In some cases, the chatbots also generated information that was just wrong or incomplete, including focusing on elements of the participants’ inputs that were irrelevant, giving a partial US phone number to call, or suggesting they call the Australian emergency number.
“In an extreme case, two users sent very similar messages describing symptoms of a subarachnoid hemorrhage but were given opposite advice,” the study’s authors wrote. “One user was told to lie down in a dark room, and the other user was given the correct recommendation to seek emergency care.”

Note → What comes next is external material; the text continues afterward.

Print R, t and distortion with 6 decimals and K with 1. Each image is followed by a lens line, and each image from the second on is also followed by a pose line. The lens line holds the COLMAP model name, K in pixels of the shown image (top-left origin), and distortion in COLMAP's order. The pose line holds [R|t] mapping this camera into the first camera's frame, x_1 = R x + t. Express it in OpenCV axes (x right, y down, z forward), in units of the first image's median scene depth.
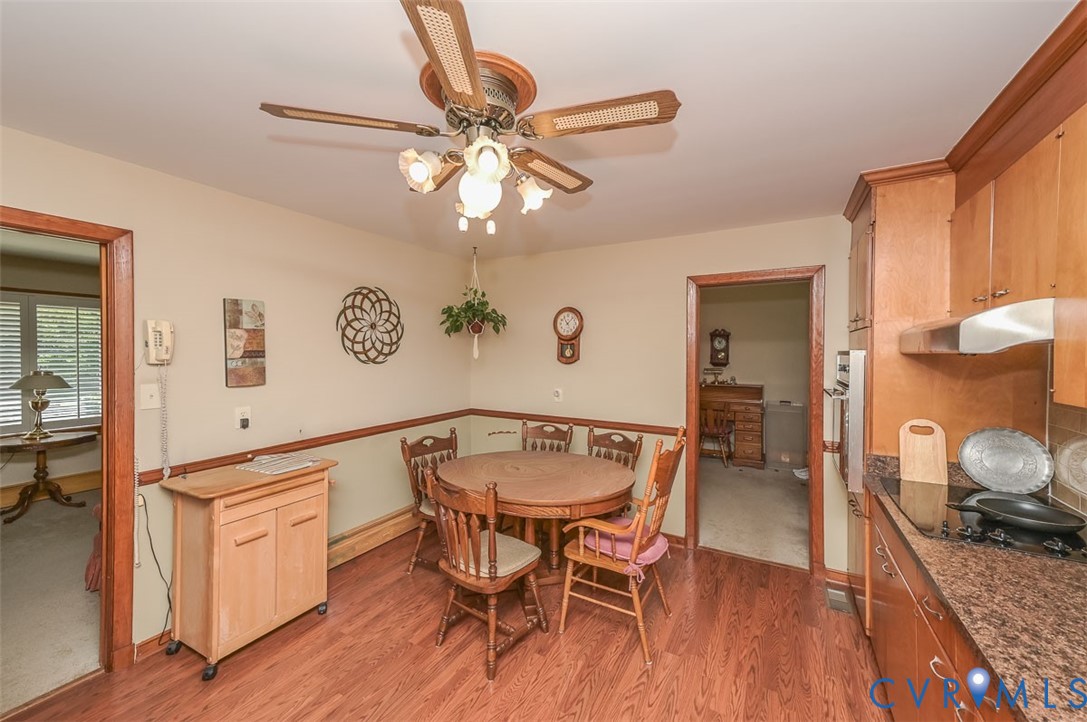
lens RADIAL K [[431.7, 0, 548.2], [0, 431.7, 353.1], [0, 0, 1]] dist [0.012643, 0.000077]
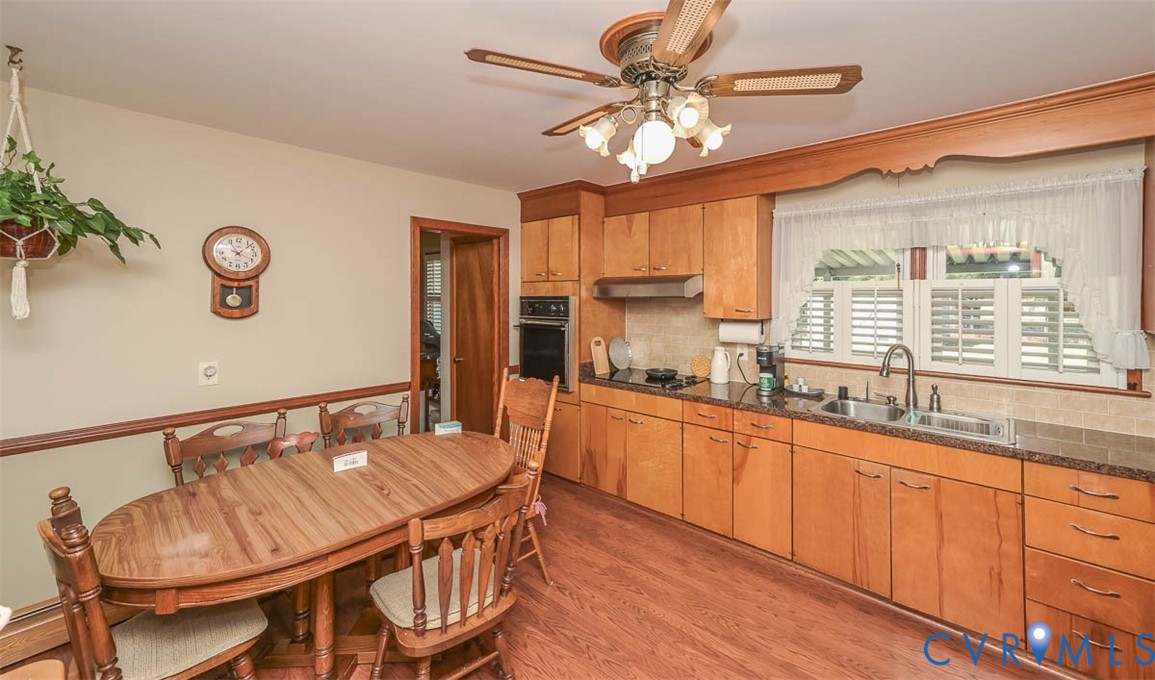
lens RADIAL K [[462.7, 0, 580.7], [0, 462.7, 297.1], [0, 0, 1]] dist [0.000253, 0.000009]
pose [[0.206602, -0.002358, 0.978422, -0.558148], [0.008584, 0.999963, 0.000597, -0.002100], [-0.978387, 0.008276, 0.206615, 0.430499]]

“These findings highlight the difficulty of building AI systems that can genuinely support people in sensitive, high-stakes areas like health,” Dr. Rebecca Payne, lead medical practitioner on the study, said in a press release. “Despite all the hype, AI just isn't ready to take on the role of the physician. Patients need to be aware that asking a large language model about their symptoms can be dangerous, giving wrong diagnoses and failing to recognise when urgent help is needed.”

Last year, 404 Media reported on AI chatbots hosted by Meta that posed as therapists, providing users fake credentials like license numbers and educational backgrounds. Following that reporting, almost two dozen digital rights and consumer protection organizations sent a complaint to the Federal Trade Commission urging regulators to investigate Character.AI and Meta’s “unlicensed practice of medicine facilitated by their product,” through therapy-themed bots that claim to have credentials and confidentiality “with inadequate controls and disclosures.” A group of Democratic senators also urged Meta to investigate and limit the “blatant deception” of Meta’s chatbots that lie about being licensed therapists, and 44 attorneys general signed an open letter to 11 chatbot and social media companies, urging them to see their products “through the eyes of a parent, not a predator.”
In January, OpenAI announced ChatGPT Health, “a dedicated experience that securely brings your health information and ChatGPT’s intelligence together, to help you feel more informed, prepared, and confident navigating your health,” the company said in a blog post. “Over two years, we’ve worked with more than 260 physicians who have practiced in 60 countries and dozens of specialties to understand what makes an answer to a health question helpful or potentially harmful—this group has now provided feedback on model outputs over 600,000 times across 30 areas of focus,” the company wrote. “This collaboration has shaped not just what Health can do, but how it responds: how urgently to encourage follow-ups with a clinician, how to communicate clearly without oversimplifying, and how to prioritize safety in moments that matter.”
“In our work, we found that none of the tested language models were ready for deployment in direct patient care. Despite strong performance from the LLMs alone, both on existing benchmarks and on our scenarios, medical expertise was insufficient for effective patient care,” the researchers wrote in their paper. “Our work can only provide a lower bound on performance: newer models, models that make use of advanced techniques from chain of thought to reasoning tokens, or fine-tuned specialized models, are likely to provide higher performance on medical benchmarks.” The researchers recommend developers, policymakers, and regulators consider testing LLMs with real human users before deploying in the future.